Six-year-old shooting victim goes home after seven weeks at Riley.

By Maureen Gilmer, IU Health senior journalist, mgilmer1@iuhealth.org

Sometimes, Angel McNeil can’t quite figure out who’s taking care of whom.

That’s because 6-year-old Bri’Alle, a bit of an old soul despite her youth, has a way of lifting her spirits and making her believe anything is possible. Even as she lay in a hospital bed, the first-grader was encouraging her mother.


“We got this, Mama,” Bri told her mom. “I’m gonna keep getting better, just watch.”

Mother and daughter needed to believe that more than ever during the past two months.

Bri was asleep in her bed Nov. 5 when an errant bullet fired outside her home ripped through the wall of her bedroom and tore through her tiny body. She suffered serious injuries to one kidney, her adrenal glands, pancreas, intestines, liver and one lung, according to Dr. Brian Gray, pediatric surgeon at Riley Hospital for Children.

The miracle was that she was still alive.

“She has a lot of spirit and she’s going to be fine,” Dr. Gray said when Bri was moved out of the intensive care unit after several weeks to continue her recovery. “It’s just amazing how far she’s come, but that is a testament to her family and the team.”

For seven weeks, Angel McNeil stayed by her daughter’s side in the hospital, praying for the medical team that would save her child’s life. Two days before Christmas, a tearful but joyful McNeil brought her baby girl home.


And now the two are reunited with Bri’Alle’s older brother, Jaiden, carefully figuring out day-to-day life in a new place, a few miles away from the scene of the trauma that unfolded last November.

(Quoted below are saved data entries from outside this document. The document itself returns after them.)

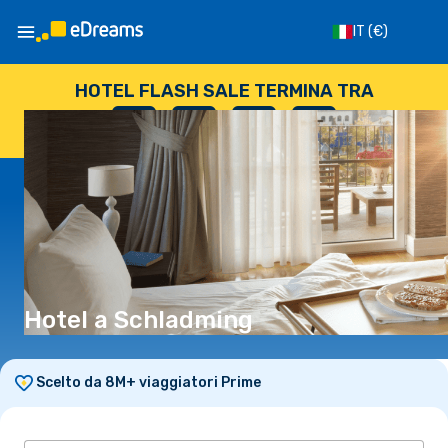
IT
(€)
HOTEL FLASH SALE TERMINA TRA
--
:
--
:
--
:
--
GIORNI
ORE
MINUTI
SECONDI
Hotel a Schladming
Scelto da 8M+ viaggiatori Prime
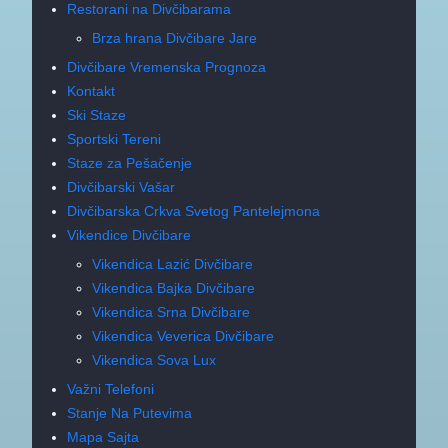
Restorani na Divčibarama
Brza hrana Divčibare Jare
Divčibare Vremenska Prognoza
Kontakt
Ski Staze
Sportski Tereni
Staze za Pešačenje
Divčibarski Vašar
Divčibarska Crkva Svetog Pantelejmona
Vikendice Divčibare
Vikendica Lazić Divčibare
Vikendica Bajka Divčibare
Vikendica Srna Divčibare
Vikendica Veverica Divčibare
Vikendica Sova Lux
Važni Telefoni
Stanje Na Putevima
Mapa Sajta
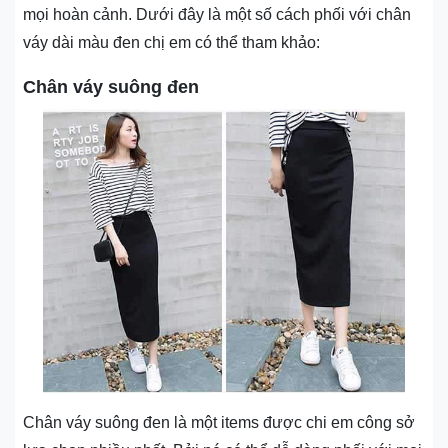
mọi hoàn cảnh. Dưới đây là một số cách phối với chân
váy dài màu đen chị em có thể tham khảo:
Chân váy suông đen
Chân váy suông đen là một items được chi em công sở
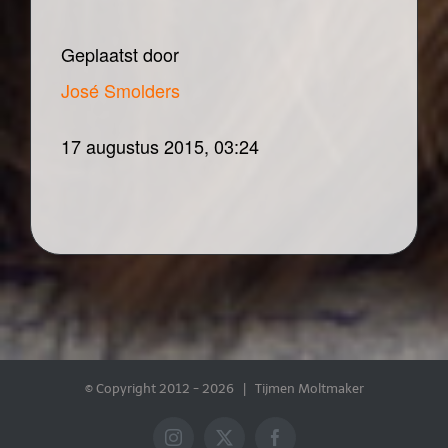
Geplaatst door
José Smolders
17 augustus 2015, 03:24
© Copyright 2012 -
2026 | Tijmen Moltmaker
Instagram
X
Facebook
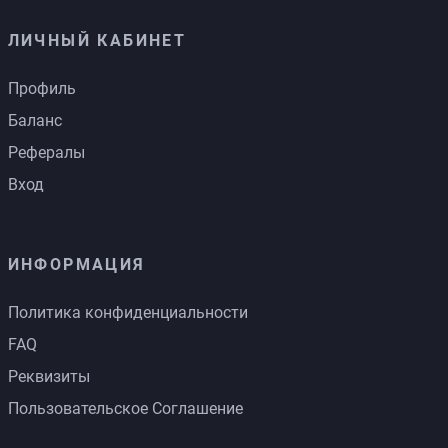
ЛИЧНЫЙ КАБИНЕТ
Профиль
Баланс
Рефералы
Вход
ИНФОРМАЦИЯ
Политика конфиденциальности
FAQ
Реквизиты
Пользовательское Соглашение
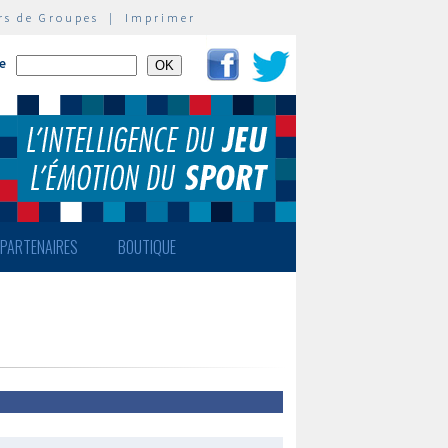
rs de Groupes
|
Imprimer
te
PARTENAIRES
BOUTIQUE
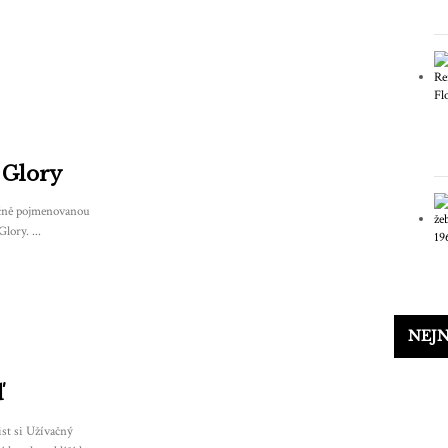
 Glory
ačně pojmenovanou
ory. ...
NEJN
ď
st si Užívačný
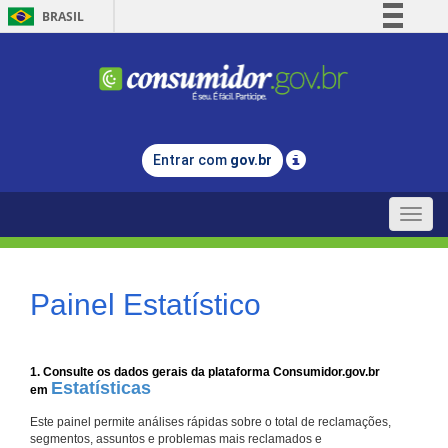
BRASIL
Simplifique!
Comunica BR
Participe
Acesso à informação
Entrar com
gov.br
Legislação
Canais
Toggle
naviga
Painel Estatístico
1. Consulte os dados gerais da plataforma Consumidor.gov.br
Estatísticas
em
Este painel permite análises rápidas sobre o total de reclamações,
segmentos, assuntos e problemas mais reclamados e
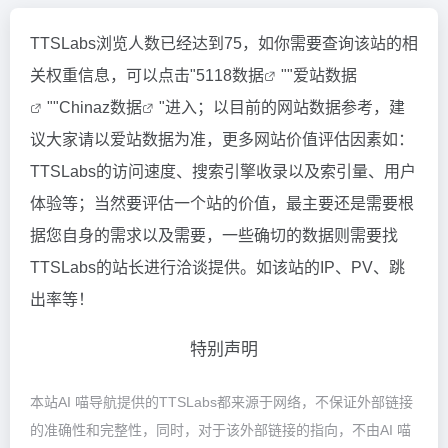
TTSLabs浏览人数已经达到75，如你需要查询该站的相
关权重信息，可以点击"
5118数据
""
爱站数据
""
Chinaz数据
"进入；以目前的网站数据参考，建
议大家请以爱站数据为准，更多网站价值评估因素如：
TTSLabs的访问速度、搜索引擎收录以及索引量、用户
体验等；当然要评估一个站的价值，最主要还是需要根
据您自身的需求以及需要，一些确切的数据则需要找
TTSLabs的站长进行洽谈提供。如该站的IP、PV、跳
出率等！
特别声明
本站AI 喵导航提供的TTSLabs都来源于网络，不保证外部链接
的准确性和完整性，同时，对于该外部链接的指向，不由AI 喵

While her daughter was recovering, McNeil packed up her apartment and moved across town, setting up a new household in a place where she hoped her daughter could continue to heal, away from the memories of the shooting.

Since the day she arrived home, Bri has been doing well, McNeil said, walking up and down stairs like nothing ever happened. She returns to Riley weekly for occupational therapy but otherwise is progressing better than expected.

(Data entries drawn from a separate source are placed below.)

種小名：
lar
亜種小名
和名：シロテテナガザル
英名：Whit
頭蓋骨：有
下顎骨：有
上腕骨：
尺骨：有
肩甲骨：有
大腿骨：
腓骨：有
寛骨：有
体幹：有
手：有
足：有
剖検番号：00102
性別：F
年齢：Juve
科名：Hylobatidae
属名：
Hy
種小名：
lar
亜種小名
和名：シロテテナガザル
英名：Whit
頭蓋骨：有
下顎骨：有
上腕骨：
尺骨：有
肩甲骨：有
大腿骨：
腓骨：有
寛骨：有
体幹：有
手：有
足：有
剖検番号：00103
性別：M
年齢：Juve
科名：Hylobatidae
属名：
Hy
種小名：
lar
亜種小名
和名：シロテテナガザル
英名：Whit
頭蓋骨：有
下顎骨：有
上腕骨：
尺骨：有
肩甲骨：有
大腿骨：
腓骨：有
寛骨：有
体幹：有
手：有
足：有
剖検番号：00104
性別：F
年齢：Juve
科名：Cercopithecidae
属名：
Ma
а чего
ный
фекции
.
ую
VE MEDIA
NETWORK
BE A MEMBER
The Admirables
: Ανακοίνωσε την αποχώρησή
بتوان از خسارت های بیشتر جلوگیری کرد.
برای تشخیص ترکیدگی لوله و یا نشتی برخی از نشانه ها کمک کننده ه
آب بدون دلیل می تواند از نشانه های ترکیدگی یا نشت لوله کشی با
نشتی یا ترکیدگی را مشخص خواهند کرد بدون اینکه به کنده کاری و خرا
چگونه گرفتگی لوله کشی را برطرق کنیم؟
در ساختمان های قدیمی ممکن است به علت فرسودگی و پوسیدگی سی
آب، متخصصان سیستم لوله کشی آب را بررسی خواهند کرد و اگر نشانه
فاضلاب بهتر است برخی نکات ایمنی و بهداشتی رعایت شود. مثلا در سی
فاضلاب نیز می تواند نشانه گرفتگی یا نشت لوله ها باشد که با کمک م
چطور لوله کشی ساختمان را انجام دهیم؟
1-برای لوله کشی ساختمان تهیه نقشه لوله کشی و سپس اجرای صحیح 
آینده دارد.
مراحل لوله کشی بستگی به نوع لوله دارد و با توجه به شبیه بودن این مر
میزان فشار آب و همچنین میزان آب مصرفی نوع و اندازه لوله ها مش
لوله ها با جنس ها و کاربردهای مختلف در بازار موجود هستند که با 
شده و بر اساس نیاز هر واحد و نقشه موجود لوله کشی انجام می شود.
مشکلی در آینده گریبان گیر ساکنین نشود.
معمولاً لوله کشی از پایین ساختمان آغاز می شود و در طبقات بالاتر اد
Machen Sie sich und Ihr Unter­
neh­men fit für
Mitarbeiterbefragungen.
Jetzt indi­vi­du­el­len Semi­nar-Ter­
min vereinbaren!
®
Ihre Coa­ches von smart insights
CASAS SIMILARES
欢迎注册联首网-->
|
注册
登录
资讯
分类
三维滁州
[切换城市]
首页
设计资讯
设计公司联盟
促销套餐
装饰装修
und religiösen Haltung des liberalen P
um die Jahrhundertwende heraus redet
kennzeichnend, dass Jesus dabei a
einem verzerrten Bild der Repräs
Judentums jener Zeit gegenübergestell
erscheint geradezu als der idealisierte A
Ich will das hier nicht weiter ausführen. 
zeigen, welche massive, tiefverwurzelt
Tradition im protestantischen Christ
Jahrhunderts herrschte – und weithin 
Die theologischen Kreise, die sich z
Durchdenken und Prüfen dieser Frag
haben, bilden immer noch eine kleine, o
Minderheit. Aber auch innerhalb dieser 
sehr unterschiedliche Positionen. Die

“Bri’Alle has done amazingly well since discharge just two days before Christmas,” Dr. Gray said. “She still has some hurdles to leap in her recovery, but I think she will recover completely before too long.”

Christmas was a joyful time for the family, with Bri finding an escape in her new LOL dolls and a dream house for those 3-inch-tall toys. “Best Christmas ever,” was how she described it.

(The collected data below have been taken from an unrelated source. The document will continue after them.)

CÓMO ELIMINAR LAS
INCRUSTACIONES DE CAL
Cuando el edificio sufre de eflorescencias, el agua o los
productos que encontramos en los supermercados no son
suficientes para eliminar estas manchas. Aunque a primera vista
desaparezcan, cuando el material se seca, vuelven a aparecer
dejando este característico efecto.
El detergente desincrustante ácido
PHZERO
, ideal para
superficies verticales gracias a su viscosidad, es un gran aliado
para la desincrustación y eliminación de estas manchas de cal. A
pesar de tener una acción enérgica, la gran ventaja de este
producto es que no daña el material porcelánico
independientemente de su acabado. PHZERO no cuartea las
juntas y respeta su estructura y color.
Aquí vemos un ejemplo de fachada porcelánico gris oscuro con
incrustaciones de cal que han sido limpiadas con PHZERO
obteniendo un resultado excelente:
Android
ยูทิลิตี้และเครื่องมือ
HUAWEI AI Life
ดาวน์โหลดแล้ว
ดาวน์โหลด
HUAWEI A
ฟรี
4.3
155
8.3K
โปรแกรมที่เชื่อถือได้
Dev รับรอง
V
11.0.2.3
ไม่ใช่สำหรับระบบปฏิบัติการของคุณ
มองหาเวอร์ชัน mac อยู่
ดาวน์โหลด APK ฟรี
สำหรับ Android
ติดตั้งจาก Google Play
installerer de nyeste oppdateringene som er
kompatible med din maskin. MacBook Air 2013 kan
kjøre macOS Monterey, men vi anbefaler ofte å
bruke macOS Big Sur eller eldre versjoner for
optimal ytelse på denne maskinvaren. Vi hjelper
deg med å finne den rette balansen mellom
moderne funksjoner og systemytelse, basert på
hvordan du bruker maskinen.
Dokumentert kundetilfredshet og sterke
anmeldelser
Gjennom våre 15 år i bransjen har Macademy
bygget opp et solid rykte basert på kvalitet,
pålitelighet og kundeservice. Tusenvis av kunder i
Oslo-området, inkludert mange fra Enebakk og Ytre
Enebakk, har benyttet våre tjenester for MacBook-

On New Year’s Eve, McNeil steeled herself for the sound of celebratory gunshots that some people like to shoot into the air. But if Bri heard anything, she was unaffected, her mom said.

“I was expecting when she came home that she was going to be kind of afraid because it’s a new house. And New Year’s triggered it all over again for me, but she was acting like nothing happened.”

On New Year’s Day, Bri marched up to her mom and said, “It’s a new beginning for us, Mama. It’s 2021, and lots of good things are going to come to you.”

Her daughter’s face was so serious, McNeil recalled.

“She gave me a fist bump and went upstairs. And I’m like, whoa. She’s a kid, and she just has so much to say.”

While at Riley, Bri kept up with her schoolwork, thanks to the help of Riley teachers, and now she is learning virtually again at home.

Her classmates welcomed her back, not with probing questions about what had happened to her, but with smiles and songs, McNeil said.

“They were happy to see her and glad she’s getting better.”